● **WHAT THE EXERCISE ASKS**
What is needed here is an exact transcription of all the entries.

□ □ □ □ □

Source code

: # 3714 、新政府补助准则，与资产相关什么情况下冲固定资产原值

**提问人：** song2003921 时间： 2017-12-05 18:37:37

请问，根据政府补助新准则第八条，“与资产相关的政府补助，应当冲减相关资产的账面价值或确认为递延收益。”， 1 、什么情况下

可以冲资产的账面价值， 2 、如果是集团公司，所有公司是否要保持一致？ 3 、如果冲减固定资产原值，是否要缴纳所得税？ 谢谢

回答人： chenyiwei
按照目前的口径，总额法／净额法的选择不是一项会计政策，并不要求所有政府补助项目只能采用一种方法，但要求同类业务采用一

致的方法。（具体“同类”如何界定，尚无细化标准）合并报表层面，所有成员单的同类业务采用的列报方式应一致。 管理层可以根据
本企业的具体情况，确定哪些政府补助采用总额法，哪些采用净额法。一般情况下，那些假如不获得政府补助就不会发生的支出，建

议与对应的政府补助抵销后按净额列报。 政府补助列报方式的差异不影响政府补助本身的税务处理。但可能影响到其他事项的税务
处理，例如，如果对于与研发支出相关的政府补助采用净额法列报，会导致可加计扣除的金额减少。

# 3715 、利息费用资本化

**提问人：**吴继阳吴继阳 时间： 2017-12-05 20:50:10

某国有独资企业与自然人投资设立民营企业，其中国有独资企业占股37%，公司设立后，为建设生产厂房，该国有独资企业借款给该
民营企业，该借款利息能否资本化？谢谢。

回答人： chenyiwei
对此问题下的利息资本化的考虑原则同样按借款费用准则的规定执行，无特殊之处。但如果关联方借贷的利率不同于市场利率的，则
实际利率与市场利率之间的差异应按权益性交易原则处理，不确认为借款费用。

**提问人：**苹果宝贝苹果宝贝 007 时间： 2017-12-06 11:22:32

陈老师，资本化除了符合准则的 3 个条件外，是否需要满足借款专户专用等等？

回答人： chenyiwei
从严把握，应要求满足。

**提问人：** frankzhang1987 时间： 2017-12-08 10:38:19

□ □ □ □ □

● **RESPONSE BOX**
Source code

: # 3714 、新政府补助准则，与资产相关什么情况下冲固定资产原值

**提问人：** song2003921 时间： 2017-12-05 18:37:37

请问，根据政府补助新准则第八条，“与资产相关的政府补助，应当冲减相关资产的账面价值或确认为递延收益。”， 1 、什么情况下

可以冲资产的账面价值， 2 、如果是集团公司，所有公司是否要保持一致？ 3 、如果冲减固定资产原值，是否要缴纳所得税？ 谢谢

回答人： chenyiwei
按照目前的口径，总额法／净额法的选择不是一项会计政策，并不要求所有政府补助项目只能采用一种方法，但要求同类业务采用一

致的方法。（具体“同类”如何界定，尚无细化标准）合并报表层面，所有成员单的同类业务采用的列报方式应一致。 管理层可以根据
本企业的具体情况，确定哪些政府补助采用总额法，哪些采用净额法。一般情况下，那些假如不获得政府补助就不会发生的支出，建

议与对应的政府补助抵销后按净额列报。 政府补助列报方式的差异不影响政府补助本身的税务处理。但可能影响到其他事项的税务
处理，例如，如果对于与研发支出相关的政府补助采用净额法列报，会导致可加计扣除的金额减少。

# 3715 、利息费用资本化

**提问人：**吴继阳吴继阳 时间： 2017-12-05 20:50:10

某国有独资企业与自然人投资设立民营企业，其中国有独资企业占股37%，公司设立后，为建设生产厂房，该国有独资企业借款给该
民营企业，该借款利息能否资本化？谢谢。

回答人： chenyiwei
对此问题下的利息资本化的考虑原则同样按借款费用准则的规定执行，无特殊之处。但如果关联方借贷的利率不同于市场利率的，则
实际利率与市场利率之间的差异应按权益性交易原则处理，不确认为借款费用。

**提问人：**苹果宝贝苹果宝贝 007 时间： 2017-12-06 11:22:32

陈老师，资本化除了符合准则的 3 个条件外，是否需要满足借款专户专用等等？

回答人： chenyiwei
从严把握，应要求满足。

**提问人：** frankzhang1987 时间： 2017-12-08 10:38:19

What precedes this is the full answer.